I think you can see the pain the sharts are feeling when good news comes out such as the announcement of the August date for the Advisory Committee for aGvHD, causing a share price rise of over 10.4% on more than 8m shares traded in Australia on Tuesday this week - the day of the announcement. That’s why didn’t we see such a big rise in the US market that night – the short position in the US Nasdaq MESO ADRs is much smaller than the short position in MSB on the Aussie market. Furthermore, many of the Americans who were short the ADRs, and desperate to cover when the news was released, could’ve bought MSB stock immediately in Aussie trading time to hedge their position in the US.
To try to make back some of these horrible losses, the shorts generally stand back on days of announcements and let the price rise until it starts to peak out – when they see the last buyer entering and the price start to waver, they jump in to try to attack it again and try to force the price down to make a few profits to offset their losses. They can only do that while no new net buying comes in – once the longs sense that the short selling is close to finished , then the longs move back in and their buying will force the price back up and while the shorts may try to resist this for a while, they will eventually have to raise the white flag – especially if the announcements which are due by end September are positive.
So, despite the fact that I think some shorts have covered since March, others have stepped in to try to make some profits on quick trades and the total net short position has risen to a record high in dollar terms, and close to a record high in number of shares.
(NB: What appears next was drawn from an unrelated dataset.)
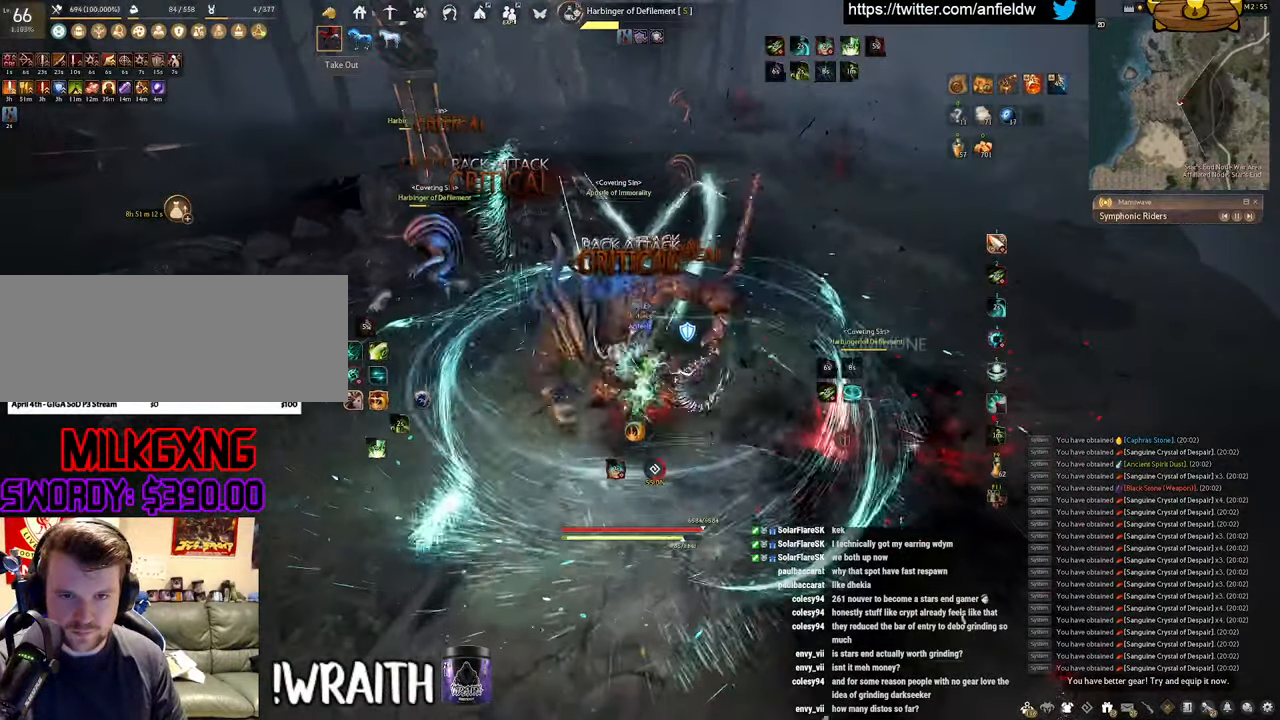
{"keys": [], "mouse": ["left"], "events": [[33, "shift", "up"], [50, "w", "down"], [467, "mouse_left", "down"], [483, "f", "up"], [483, "w", "up"]]}
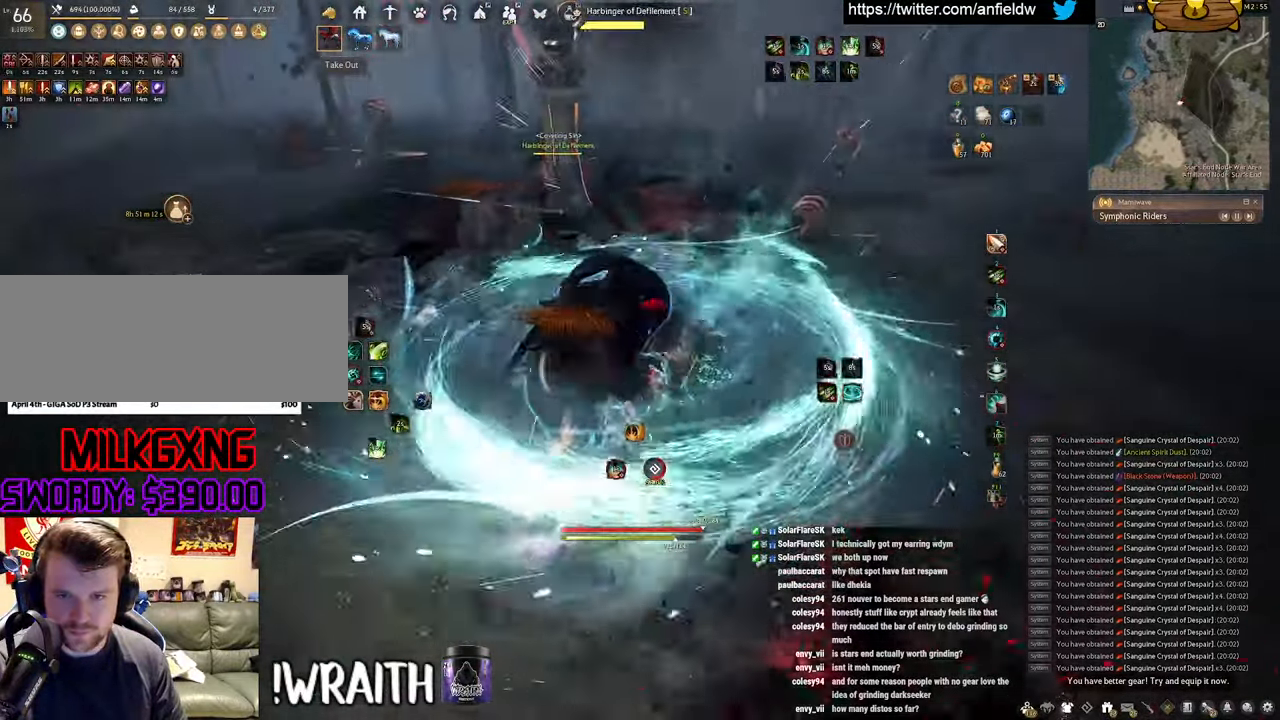
{"keys": [], "mouse": [], "events": [[350, "mouse_left", "up"]]}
We are still below the 8.3% high in terms of % of the company sharted back when Capital was first selling out – but I think that had probably been telegraphed, with Capital losing funds under management and then losing its long-term fund manager who had supported the holding in MSB.
I have shown in the past that most of the liquidity is in the Aussie market, so that’s where the price is set. There have been a couple of times when US liquidity has gone up dramatically (late April was a great example when 30m ADRs traded (150m shares) in a day – that sort of liquidity will obviously blow Australian trading volumes out of the water – so if the Americans really decide they want to buy MSB, they may then start setting the price, and their buying will inevitably spill over into the Aussie market. However, apart from the odd day or two where US volumes have really picked up, the US Nasdaq price move has zero correlation with the Aussie price move the next day.
US insto holdings in MESO and migration of stock from Aussie shares to MESO ADRsAs a side note, liquidity explains why US institutional ownership of the MESO ADRs appears so low – the big guys hold the bulk of their holdings in the local Aussie traded MSB stock so that they can trade it quickly if they need to, and because hidden costs of trading (buy/sell spread etc) have been lower in the Aussie market. Quoting institutional ownership by just looking at the MESO ADR holdings is meaningless if those instos hold their bulk of their shares on the Aussie market.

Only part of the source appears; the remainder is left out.